His claim is encapsulated thusly: “Could something be done now to persuade the military leadership to step back and revert to its still powerful background role? This could only happen if it is reassured that its political position is safe. It is vital that Myanmar’s neighbors and its friends around the world rapidly engage with the military leadership. Some will find the discussions distasteful, but the alternatives are worse.”
Joining him – non-figuratively when they both talked on the Asia Matters Podcast last week – is Bilahari Kausikan, a Singaporean academic and retired diplomat, who treated us to his five apparent “hard truths” about the Myanmar crisis, published in an article on April 2.
Kausikan’s similar argument is that the international community’s goal “should be restoration of some form or semblance of civilian and constitutional rule. This is not the same thing as the restoration of ‘democracy.’”
Like Hayton, Kausikan projects an image as a hard-nosed realist who knows his prescriptions are unsavory but reveal a truth, one that self-interested liberals are purposely ignoring.

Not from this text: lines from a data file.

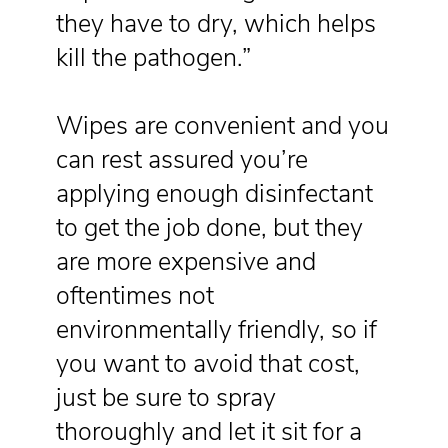
they have to dry, which helps
kill the pathogen.”
Wipes are convenient and you
can rest assured you’re
applying enough disinfectant
to get the job done, but they
are more expensive and
oftentimes not
environmentally friendly, so if
you want to avoid that cost,
just be sure to spray
thoroughly and let it sit for a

I haven’t the space for their entire argument, but – and here is the clinching and obvious point – they believe that the military junta is going to be able to stabilize the country in the long term, and only its authority can prevent a major civil war.
One ought to query that: The Tatmadaw (as the military is known) has reached the point of diminishing returns, badly losing support at both general elections and now only able to install its rule through the most brutal of measures.
Kausikan’s fifth and, apparently, hardest of his “hard truths” is that Western governments need to “muster the political courage to be patient.” His reasoning is that patience is necessary while the ASEAN states work toward a compromise with the junta, after which the West can claim a good fight but end the threat of civil war in the region and put the whole crisis to one side.
He writes: “One never openly acknowledged aspect of ASEAN’s ‘centrality’ is to act as an alibi.”
What’s behind their rush for the international community to accept the junta?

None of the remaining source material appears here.